We ontmoeten aan een helling, onderaan een gletsjer in de streek van de Dent Blanche, de Aiguille de la Tza en de Mont Collon (zie prentjes). Helmut woont en skiet in dit deel van Walliser Zwitserland. Hij heeft al wat LUAK’ers begeleid de laatste jaren: Jonas, Hendrik Vdb, Leen Vdj, Koen H en Fabienne, Ward Dries... Nu staan we er met z’n vijven, met zonnebril en dikke rugzak.
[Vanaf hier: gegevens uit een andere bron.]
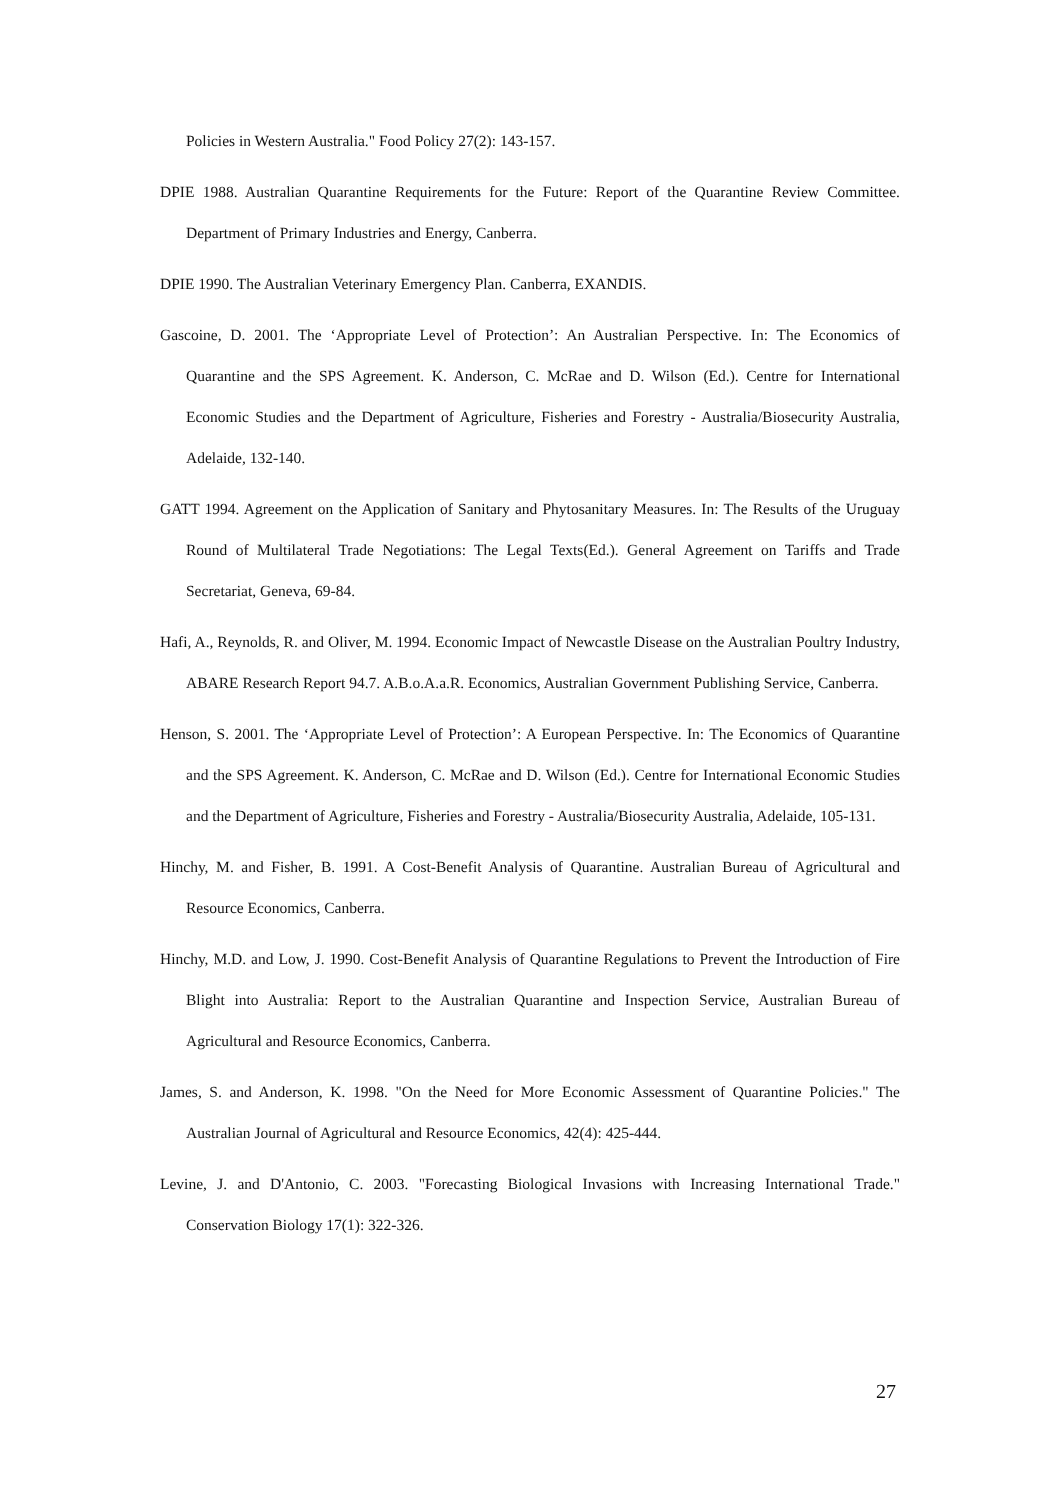Policies in Western Australia." Food Policy 27(2): 143-157.
DPIE 1988. Australian Quarantine Requirements for the Future: Report of the Quarantine Review Committee. Department of Primary Industries and Energy, Canberra.
DPIE 1990. The Australian Veterinary Emergency Plan. Canberra, EXANDIS.
Gascoine, D. 2001. The ‘Appropriate Level of Protection’: An Australian Perspective. In: The Economics of Quarantine and the SPS Agreement. K. Anderson, C. McRae and D. Wilson (Ed.). Centre for International Economic Studies and the Department of Agriculture, Fisheries and Forestry - Australia/Biosecurity Australia, Adelaide, 132-140.
GATT 1994. Agreement on the Application of Sanitary and Phytosanitary Measures. In: The Results of the Uruguay Round of Multilateral Trade Negotiations: The Legal Texts(Ed.). General Agreement on Tariffs and Trade Secretariat, Geneva, 69-84.
Hafi, A., Reynolds, R. and Oliver, M. 1994. Economic Impact of Newcastle Disease on the Australian Poultry Industry, ABARE Research Report 94.7. A.B.o.A.a.R. Economics, Australian Government Publishing Service, Canberra.
Henson, S. 2001. The ‘Appropriate Level of Protection’: A European Perspective. In: The Economics of Quarantine and the SPS Agreement. K. Anderson, C. McRae and D. Wilson (Ed.). Centre for International Economic Studies and the Department of Agriculture, Fisheries and Forestry - Australia/Biosecurity Australia, Adelaide, 105-131.
Hinchy, M. and Fisher, B. 1991. A Cost-Benefit Analysis of Quarantine. Australian Bureau of Agricultural and Resource Economics, Canberra.
Hinchy, M.D. and Low, J. 1990. Cost-Benefit Analysis of Quarantine Regulations to Prevent the Introduction of Fire Blight into Australia: Report to the Australian Quarantine and Inspection Service, Australian Bureau of Agricultural and Resource Economics, Canberra.
James, S. and Anderson, K. 1998. "On the Need for More Economic Assessment of Quarantine Policies." The Australian Journal of Agricultural and Resource Economics, 42(4): 425-444.
Levine, J. and D'Antonio, C. 2003. "Forecasting Biological Invasions with Increasing International Trade." Conservation Biology 17(1): 322-326.
27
Helmut is als berggids een van die zeldzame uitverkorenen (*) die een dooie man graaft en uw redding uit een crevasse voorbereidt, allemaal in minder dan twee minuten. Hij vertelt de planning en het weer. Xavier: “Wij gaan dan ’s avonds op een gletsjer staan.. en ge zegt juist dat het donderslag en bliksem wordt.. is dat niet erg?”. Helmut: “ja, DZJZZJJZJJZZZZ”.
Na een fikse wandeling en geklauter ten slotte, installeren we onze gordels. We wijzen naar het maatlabel van Xavier:“De W. Van walvis”. Omgekeerd! En zo begint ons avontuur zonder teveel theoretische omzwervingen. Verwacht scherpe toppen, (zelf)reddingstechnieken, in ijsgrotten gegooid worden en van autowegbrugjes over kabbelende beekjes. En ik in een crevasse, ergens in een onaangeraakt sneeuwveld tot voorbij de horizon.
“Euhm.. klaar? Spring maar.”
-“Ok girl, story of my life..”. Nog net hou ik mezelf tegen om een sprongske te wagen. Ik zet me op de rand. Ik laat me afglijden in de spalt. Wow.. mijn vijf cordéemakkers boven geven los touw en dan.. whoesh.. rek vollenbak. Ik word opgeslurpt door de ijskou hijgende spleet, en kom vast te zitten, geflext met mijn schouders, samengedrukt, spartelend boven een zestal meter niks en een blauwe gloed van ijspegels onder mij. En nog dieper het begin van een donker hol.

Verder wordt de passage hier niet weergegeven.